Methane doesn’t care. It liquefies at a cozy -161°C, which is practically summer vacation in space terms. Store it in vacuum-shaded tanks, and the job’s half done. It doesn’t corrode, doesn’t leak like a ghost, and doesn’t require NASA-level containment voodoo.
But all of this—the chemistry, the reusability, the safety—that’s still thinking inside Earth’s orbit.
Let’s pull back.
The real bottleneck in space isn’t tech—it’s logistics. Every bolt, every gram of water, every breath of air has to be lifted out of Earth’s ridiculous gravity well. And lifting mass out of Earth costs a fortune. It’s like hauling bricks up Mount Everest for fun.
That’s where methane becomes more than just a practical choice. It becomes the linchpin of off-world survival.
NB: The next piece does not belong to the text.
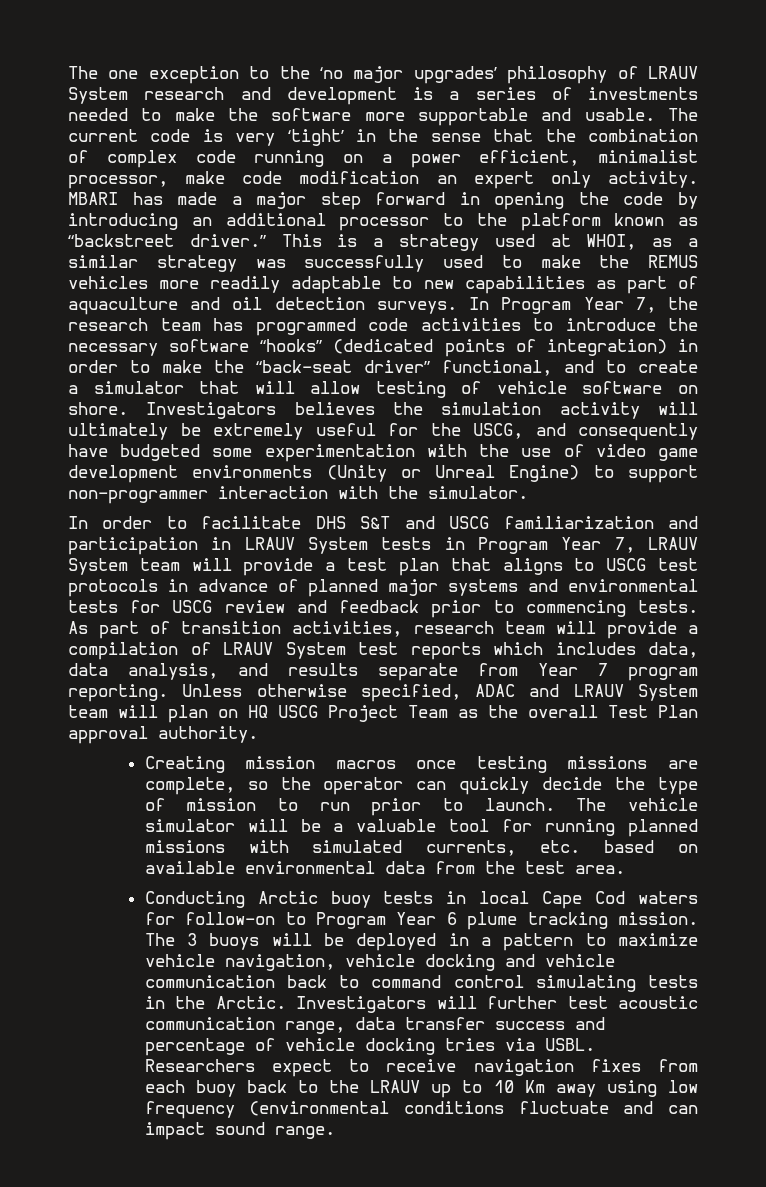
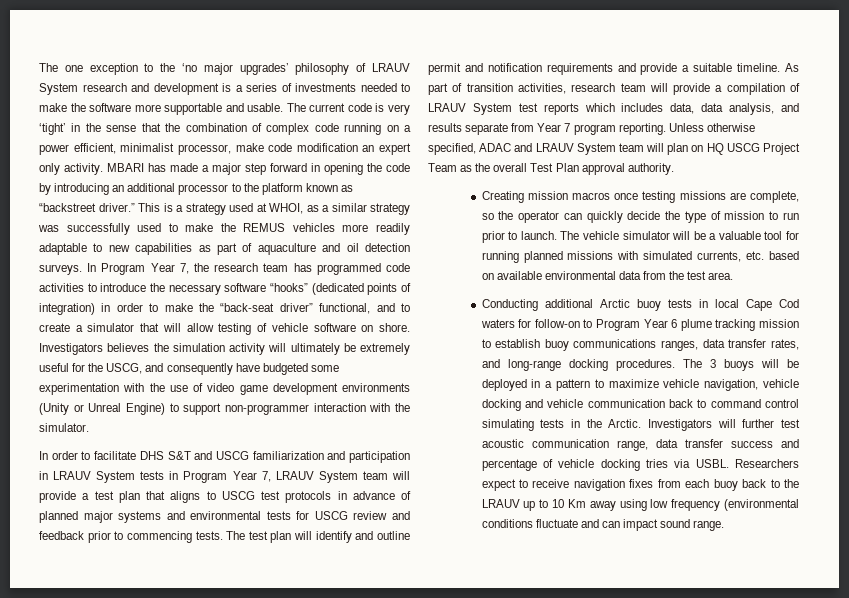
(698, 606) none -> [226,531,410,543] [428,63,781,75] The test plan will identify and outline permit and notification requirements and provide a suitable timeline.
(245, 899) none -> [544,299,593,308] additional
[617,912,698,925] mission. -> [759,319,799,328] [481,339,799,351] [481,359,675,371] mission to establish buoy communications ranges, data transfer rates, and long-range docking procedures.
Hydrogen is everywhere in the universe—but good luck storing it. Carbon dioxide? Also everywhere, and far easier to work with. Combine the two using the Sabatier process, and you get—voilà—methane and water.
That means fuel production on Mars, on Europa, on Titan—anywhere there’s CO₂ and a little ingenuity. It means you don’t bring your return fuel from Earth. You make it out there.
It’s the first step in severing the umbilical cord.
No, methane isn’t the best at any one thing. KERALOX is cheaper. HYDROLOX is more powerful. Solid fuels are punchier. But no other fuel checks all the boxes at once like METHALOX does.
If methane didn’t exist already, we’d have to invent it.